I have a very simple tattoo on my left wrist. It reads “Inspire” with an arrow to remind myself to keep moving forward; especially when moving feels impossible. I’m reminded of this as I think about the strength that Solcana has brought into my life – mentally and physically. When I think about it, my path to Solcana has been a long, 33 year journey.
The anchor of my journey is my legs, so let’s talk about my legs. Yes, this is a weird thing to talk about, but it’s very important for me and my story. I grew up playing soccer and was obsessed with the sport and played year round. Soccer is fairly impossible without your legs and to that end, I had (and still have) very substantial ones. It was in seventh grade that my legs became my enemy. I was teased because of the size of my legs and some mean girls claimed my legs represented the fat in sausage. It was embarrassing and sad for me; and so started my many years of hating my legs. I refused (and still do, if I’m being completely honest) to wear shorts, avoided any situation where I would have bare legs. It wasn’t until recently that I became brave enough to wear dresses without tights. I carried this weight on my shoulders up until I joined Solcana.

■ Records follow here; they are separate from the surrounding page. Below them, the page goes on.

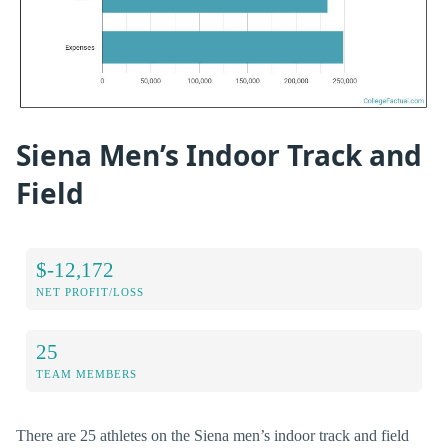
Siena Men’s Indoor Track and
Field
$-12,172
NET PROFIT/LOSS
25
TEAM MEMBERS
There are 25 athletes on the Siena men’s indoor track and field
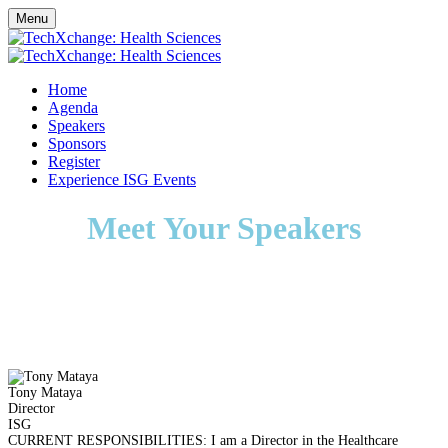
Menu
Home
Agenda
Speakers
Sponsors
Register
Experience ISG Events
Meet Your Speakers
Tony Mataya
Director
ISG
CURRENT RESPONSIBILITIES: I am a Director in the Healthcare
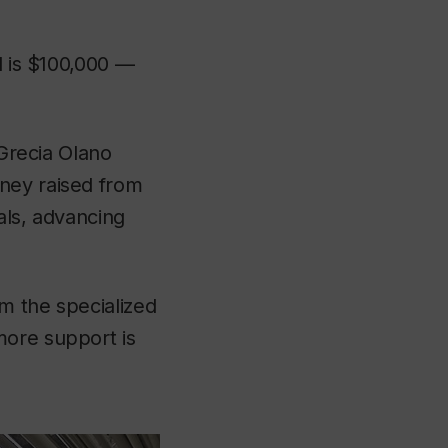
l is $100,000 —
 Grecia Olano
ney raised from
als, advancing
m the specialized
more support is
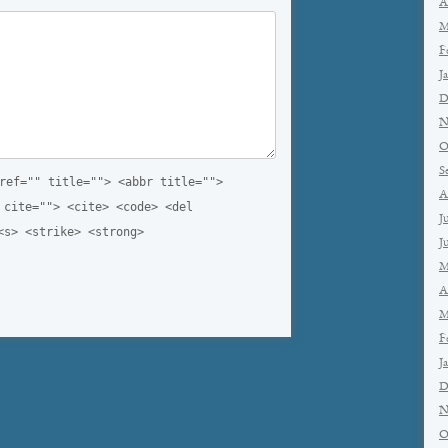
A
M
F
J
D
N
O
S
ref="" title=""> <abbr title="">
A
 cite=""> <cite> <code> <del
J
<s> <strike> <strong>
J
M
A
M
F
J
D
N
O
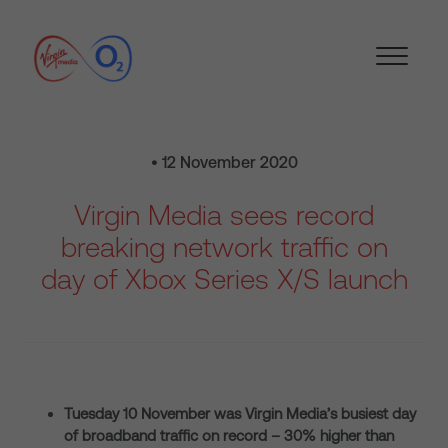
• 12 November 2020
Virgin Media sees record
breaking network traffic on
day of Xbox Series X/S launch
Tuesday 10 November was Virgin Media’s busiest day
of broadband traffic on record – 30% higher than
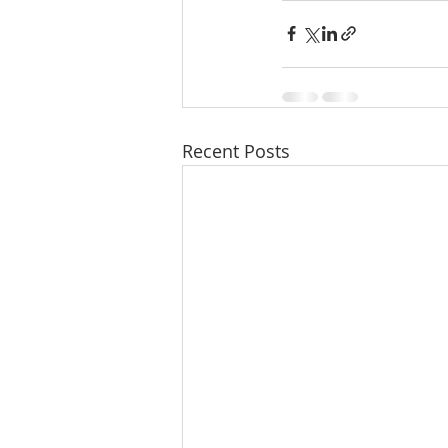
Recent Posts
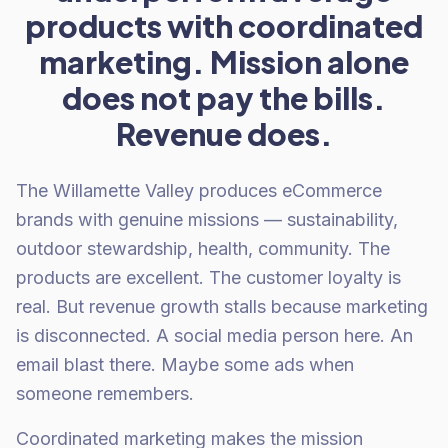
products with coordinated
marketing. Mission alone
does not pay the bills.
Revenue does.
The Willamette Valley produces eCommerce
brands with genuine missions — sustainability,
outdoor stewardship, health, community. The
products are excellent. The customer loyalty is
real. But revenue growth stalls because marketing
is disconnected. A social media person here. An
email blast there. Maybe some ads when
someone remembers.
Coordinated marketing makes the mission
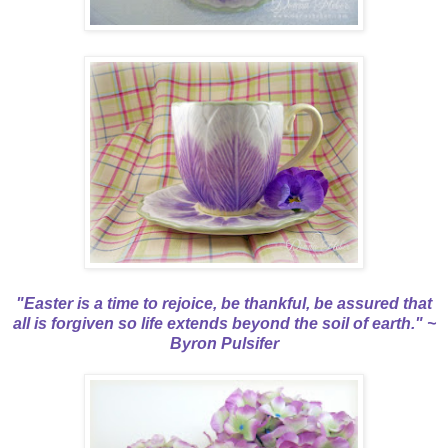
"Easter is a time to rejoice, be thankful, be assured that
all is forgiven so life extends beyond the soil of earth." ~
Byron Pulsifer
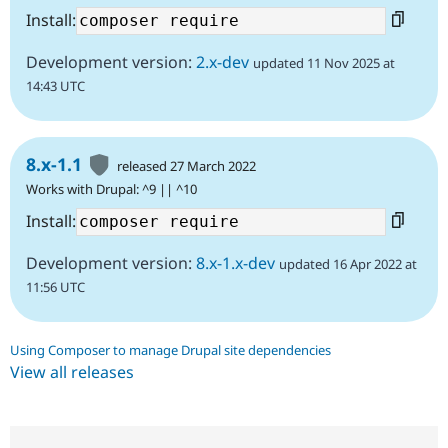
Install:
Development version:
2.x-dev
updated 11 Nov 2025 at
14:43 UTC
8.x-1.1
released 27 March 2022
Works with Drupal: ^9 || ^10
Install:
Development version:
8.x-1.x-dev
updated 16 Apr 2022 at
11:56 UTC
Using Composer to manage Drupal site dependencies
View all releases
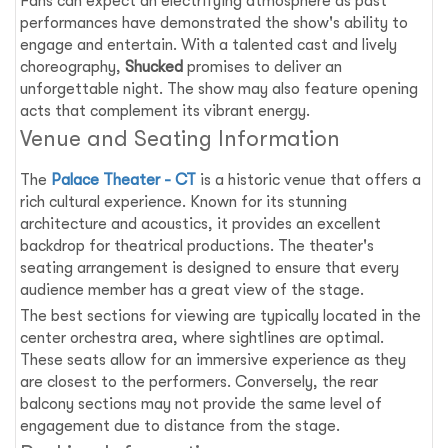
Fans can expect an electrifying atmosphere as past
performances have demonstrated the show's ability to
engage and entertain. With a talented cast and lively
choreography,
Shucked
promises to deliver an
unforgettable night. The show may also feature opening
acts that complement its vibrant energy.
Venue and Seating Information
The
Palace Theater - CT
is a historic venue that offers a
rich cultural experience. Known for its stunning
architecture and acoustics, it provides an excellent
backdrop for theatrical productions. The theater's
seating arrangement is designed to ensure that every
audience member has a great view of the stage.
The best sections for viewing are typically located in the
center orchestra area, where sightlines are optimal.
These seats allow for an immersive experience as they
are closest to the performers. Conversely, the rear
balcony sections may not provide the same level of
engagement due to distance from the stage.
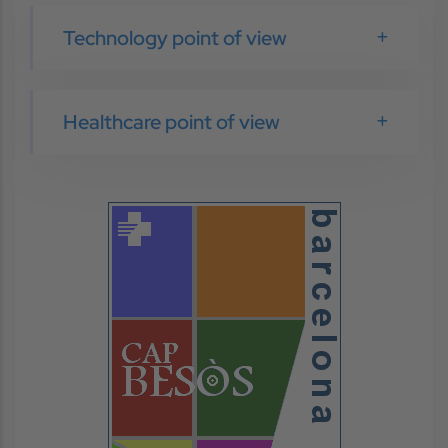
Technology point of view
Healthcare point of view
Image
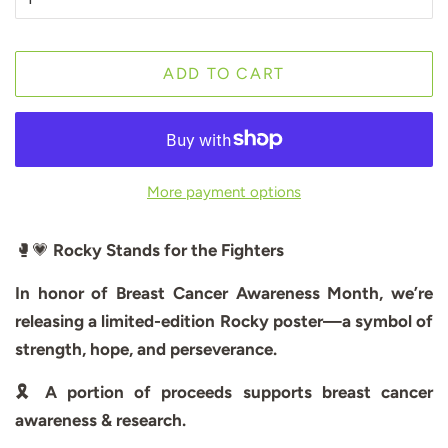
ADD TO CART
More payment options
🥊💗
Rocky Stands for the Fighters
In honor of Breast Cancer Awareness Month, we’re
releasing a limited-edition Rocky poster—a symbol of
strength, hope, and perseverance.
🎗️ A portion of proceeds supports breast cancer
awareness & research.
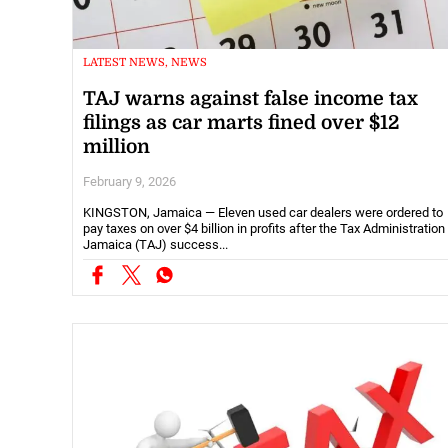
LATEST NEWS, NEWS
TAJ warns against false income tax
filings as car marts fined over $12
million
February 9, 2026
KINGSTON, Jamaica — Eleven used car dealers were ordered to
pay taxes on over $4 billion in profits after the Tax Administration
Jamaica (TAJ) success...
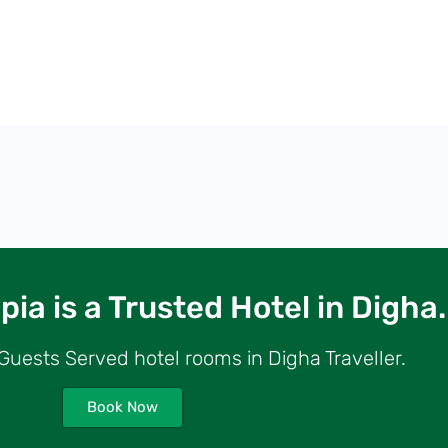
ia is a Trusted Hotel in Digha.
uests Served hotel rooms in Digha Traveller.
Book Now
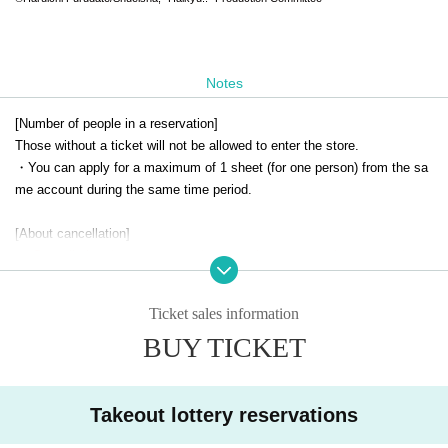
Notes
[Number of people in a reservation]
Those without a ticket will not be allowed to enter the store.
・You can apply for a maximum of 1 sheet (for one person) from the sa
me account during the same time period.
[About cancellation]
・ Cancellation due to customer's convenience cannot be accepted.
-If you cancel without notice on the day of your visit, all of your winning
reservations will be cancelled.
Ticket sales information
BUY TICKET
[Notes when visiting the store]
・For details on how to use the cafe and opening hours, please check t
he official SMILE BASE CAFE website.
・Customers under elementary school age may only enter the store if a
Takeout lottery reservations
ccompanied by a parent or guardian.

My friend Jenn is also a coach at Solcana and I saw a post about the Body Adapt class. I immediately texted Jenn and asked her if I would die and if there would be jokes if I joined this class. Obviously I didn’t die and I had lots of great laughs in the class. It was probably the best present my husband could have given me for Christmas last year.
Here is what I’ve learned since joining Solcana: MY LEGS ARE BEAUTIFUL AND WONDERFUL BEASTS THAT ARE SO STRONG. Solcana has given me a community where I am able to celebrate what was once my weakness. But is now my strength. I have learned with weightlifting, my legs are the pillar that allow me to lift weights above my head, allow me to squat oh so beautifully down to the floor. My legs carry me through metcons and they are the means that allow me to hit new personal records and be proud of everything I do when I step into the gym for a workout.
Don’t get me wrong, I have a long way to go and perhaps someday I’ll even wear shorts; but there are times, after I’ve showered in the morning or after I workout and I look at my legs and I think, “You massive beasts, thank you for being so strong.”
On the days when I don’t think I can muster up the energy and strength to work out, I glance at my left wrist to remind myself to keep going and my legs carry me and prove that I am capable, strong and have come a long way since I joined this beautiful community in January.